Lines with the word "teal" in them must be copied from the records below.

§ Input:
◇ ◇ ◇ ◇ ◇ ◇ ◇

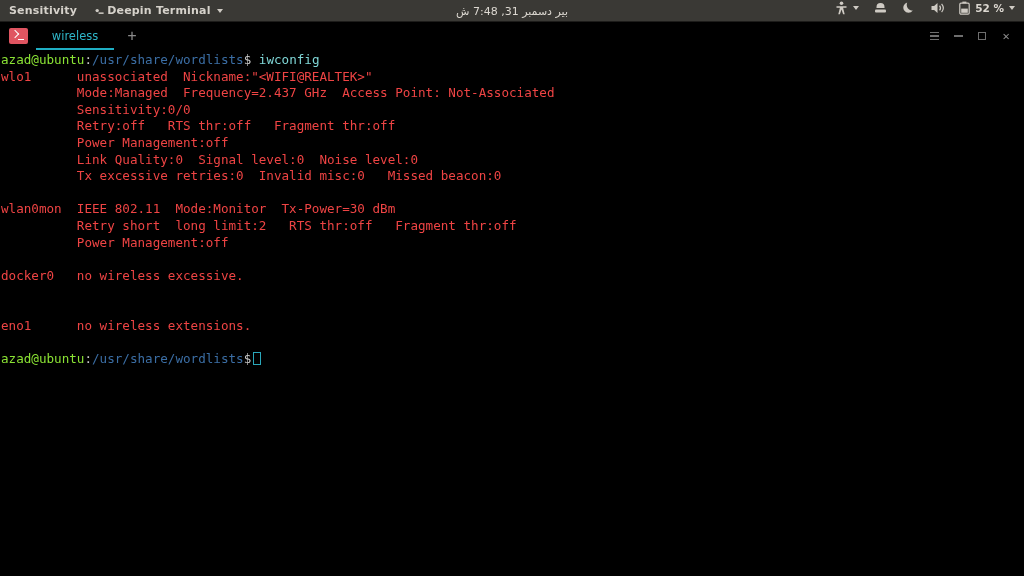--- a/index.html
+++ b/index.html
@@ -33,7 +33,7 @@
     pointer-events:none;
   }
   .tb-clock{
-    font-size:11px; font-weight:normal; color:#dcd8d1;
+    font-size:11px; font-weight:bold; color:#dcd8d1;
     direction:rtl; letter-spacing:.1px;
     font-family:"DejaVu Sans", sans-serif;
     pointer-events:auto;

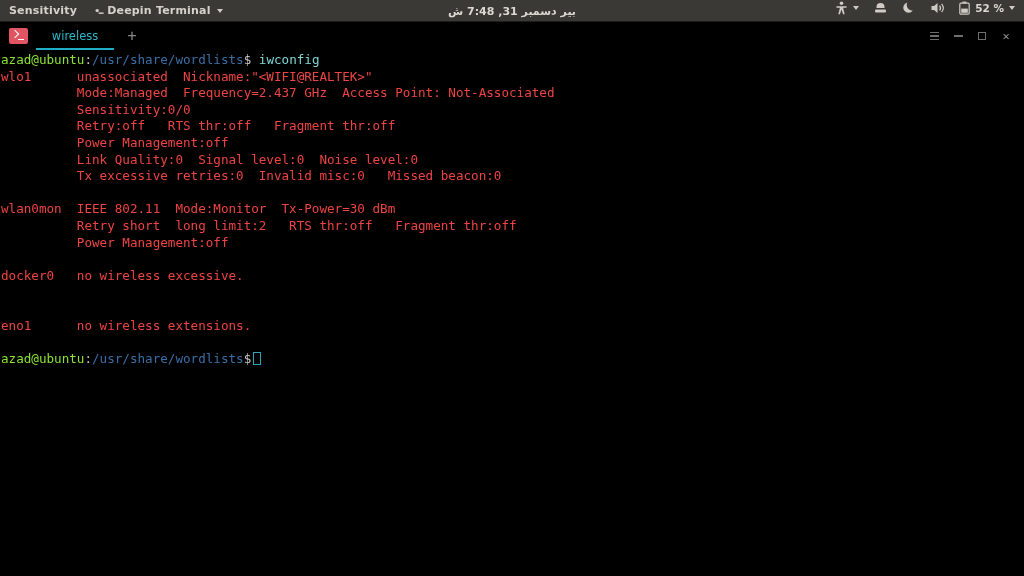--- a/index.html
+++ b/index.html
@@ -249,7 +249,7 @@
     </div>
 
     <div class="tab active">
-      <span>wireless</span>
+      <span>excessive</span>
     </div>
 
     <div id="newtab">

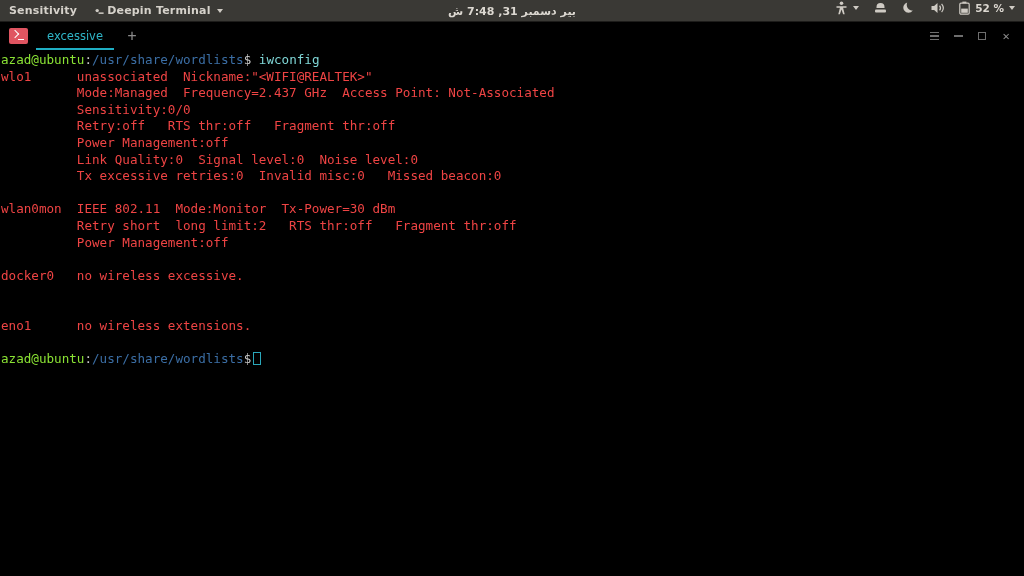--- a/index.html
+++ b/index.html
@@ -150,7 +150,7 @@
   .c-punct  { color:#c9c9c9; }
   .c-path   { color:#3b6ea5; }
   .c-cmd    { color:#7fd6d6; }
-  .c-teal   { color:#ef4444; }
+  .c-teal   { color:#eab308; }
   .cursor{
     display:inline-block;
     width:7.5px; height:13px;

◇ ◇ ◇ ◇ ◇ ◇ ◇

§ Reply to the task:
-  .c-teal   { color:#ef4444; }
+  .c-teal   { color:#eab308; }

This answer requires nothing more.